June 19, 2009
The labor unrest in Cebu continues to escalate as the Keppel shipyard union went on strike at 5 a.m. today and the workers of Paul Yu, a lamp shade factory inside the Mactan Export Processing Zone, held both a sitdown protest inside the plant and a picket outside the gates.
“The State must act today with dispatch on the workers just demands or else it will have to face a full-blown workers rebellion tomorrow. We want the government to get busy with social protection for the workers instead of term extension for GMA,” stated Dennis Derige, spokesperson of the Partido ng Manggagawa (PM) in Cebu.
The shipyard workers went on strike today alleging union busting by management with picketlines setup outside the shipyard facilities. Yesterday 80 Keppel workers barged into their shipyard after one month of forced leave. The guards tried to prevent them from entering the shipyard on the pretext that the forced leave has been extended for another month but the workers were able to force their way past the gates. In a dialogue with management yesterday the Keppel union opposed the extension of their previous one month forced leave by another 30 days.
“One month is too long for our families to go hungry and sacrifice for management’s mistaken if not malicious decision to shift from ship repair to ship building. If Keppel will not open the shipyard for work then we ask the government to takeover the facilities and we will continue with the profitable ship repair work,” declared Roger Igot, president of Nagkahiusang Mamumuo sa Baradero Keppel Shipyard-National Federation of Labor.
Willy Dondoyano, head of the Paul Yu workers association, appealed for solidarity from export zone workers. “We ask for the support of our fellow workers inside the export zone.
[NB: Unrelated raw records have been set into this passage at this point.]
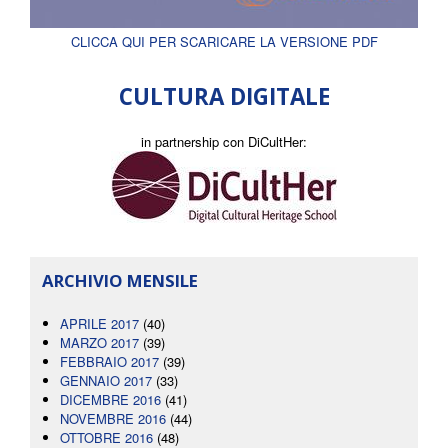
CLICCA QUI PER SCARICARE LA VERSIONE PDF
CULTURA DIGITALE
in partnership con DiCultHer:
ARCHIVIO MENSILE
APRILE 2017
(40)
MARZO 2017
(39)
FEBBRAIO 2017
(39)
GENNAIO 2017
(33)
DICEMBRE 2016
(41)
NOVEMBRE 2016
(44)
OTTOBRE 2016
(48)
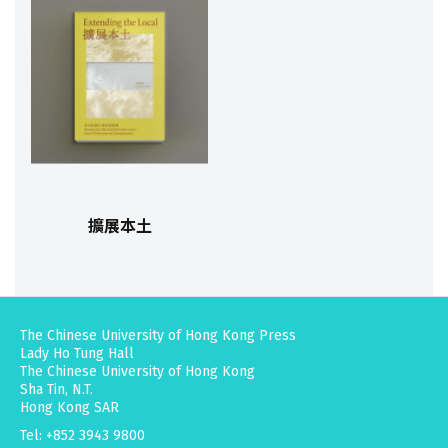
擴展本土
The Chinese University of Hong Kong Press
Lady Ho Tung Hall
The Chinese University of Hong Kong
Sha Tin, N.T.
Hong Kong SAR
Tel: +852 3943 9800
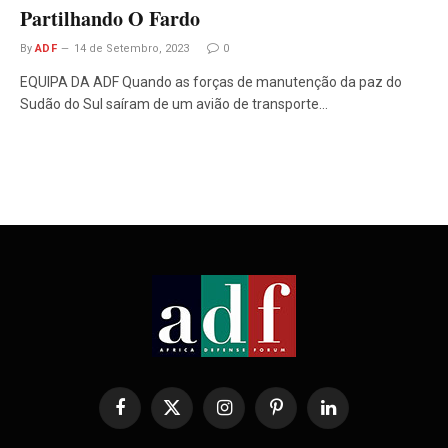
Partilhando O Fardo
By
ADF
14 de Setembro, 2023
0
EQUIPA DA ADF Quando as forças de manutenção da paz do
Sudão do Sul saíram de um avião de transporte…
Facebook
X
Instagram
Pinterest
LinkedIn
(Twitter)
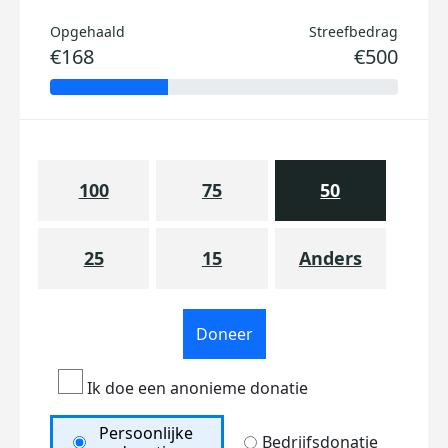
Opgehaald
Streefbedrag
€168
€500
100
75
50
25
15
Anders
Doneer
Ik doe een anonieme donatie
Persoonlijke
Bedrijfsdonatie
We all suffer the same violations of labor standards and repression of labor rights. Let us join hands in a common struggle for workers rights and welfare,” he stated.
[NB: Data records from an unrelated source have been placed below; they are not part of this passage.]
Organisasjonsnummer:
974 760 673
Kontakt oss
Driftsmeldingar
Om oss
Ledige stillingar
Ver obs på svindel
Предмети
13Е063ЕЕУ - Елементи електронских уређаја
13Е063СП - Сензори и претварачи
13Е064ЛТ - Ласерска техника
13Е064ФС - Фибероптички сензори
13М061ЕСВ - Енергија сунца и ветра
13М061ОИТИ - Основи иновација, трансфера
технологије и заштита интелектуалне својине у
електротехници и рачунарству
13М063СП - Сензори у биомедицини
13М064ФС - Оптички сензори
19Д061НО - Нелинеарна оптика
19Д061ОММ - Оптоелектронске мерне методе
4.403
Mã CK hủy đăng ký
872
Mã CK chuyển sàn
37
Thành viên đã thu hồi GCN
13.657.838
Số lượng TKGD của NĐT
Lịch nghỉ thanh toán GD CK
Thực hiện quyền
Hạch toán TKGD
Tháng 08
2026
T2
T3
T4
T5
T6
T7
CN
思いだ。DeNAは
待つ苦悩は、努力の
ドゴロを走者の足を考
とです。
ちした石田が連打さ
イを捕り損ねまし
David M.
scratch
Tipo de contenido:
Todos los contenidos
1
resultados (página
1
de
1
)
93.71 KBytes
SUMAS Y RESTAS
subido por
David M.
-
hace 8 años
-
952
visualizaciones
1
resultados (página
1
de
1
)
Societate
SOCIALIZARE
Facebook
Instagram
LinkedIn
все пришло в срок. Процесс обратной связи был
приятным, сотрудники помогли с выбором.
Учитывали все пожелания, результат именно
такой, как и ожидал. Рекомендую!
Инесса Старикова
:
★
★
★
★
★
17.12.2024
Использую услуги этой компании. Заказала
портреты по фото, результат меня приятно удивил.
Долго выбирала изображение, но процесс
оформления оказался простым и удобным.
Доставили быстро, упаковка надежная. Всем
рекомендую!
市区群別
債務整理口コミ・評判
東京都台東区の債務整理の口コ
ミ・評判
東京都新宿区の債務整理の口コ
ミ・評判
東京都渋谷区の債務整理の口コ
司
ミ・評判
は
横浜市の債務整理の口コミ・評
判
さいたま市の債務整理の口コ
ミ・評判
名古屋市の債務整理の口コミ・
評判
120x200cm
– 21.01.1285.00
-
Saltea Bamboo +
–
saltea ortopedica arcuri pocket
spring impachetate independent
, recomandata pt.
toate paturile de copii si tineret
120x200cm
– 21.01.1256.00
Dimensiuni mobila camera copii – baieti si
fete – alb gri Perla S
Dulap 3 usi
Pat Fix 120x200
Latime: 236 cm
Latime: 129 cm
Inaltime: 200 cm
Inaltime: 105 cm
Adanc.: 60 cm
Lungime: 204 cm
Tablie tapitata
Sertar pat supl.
In the hearing yesterday on the complaint filed by the Paul Yu workers, the Labor Department ordered the regularization of direct-hired contractual workers and the grant of benefits like paternity leave and service incentive leave for agency workers. The other major issues like the reduction of working days, job outsourcing, regularization of agency workers and money claims for three years of non-implementation of paternity leave and service incentive leave were remanded to the National Conciliation and Mediation Board. The Labor Department asked the workers to file a case at the National Labor Relations Commission regarding the suspension of the seven leaders.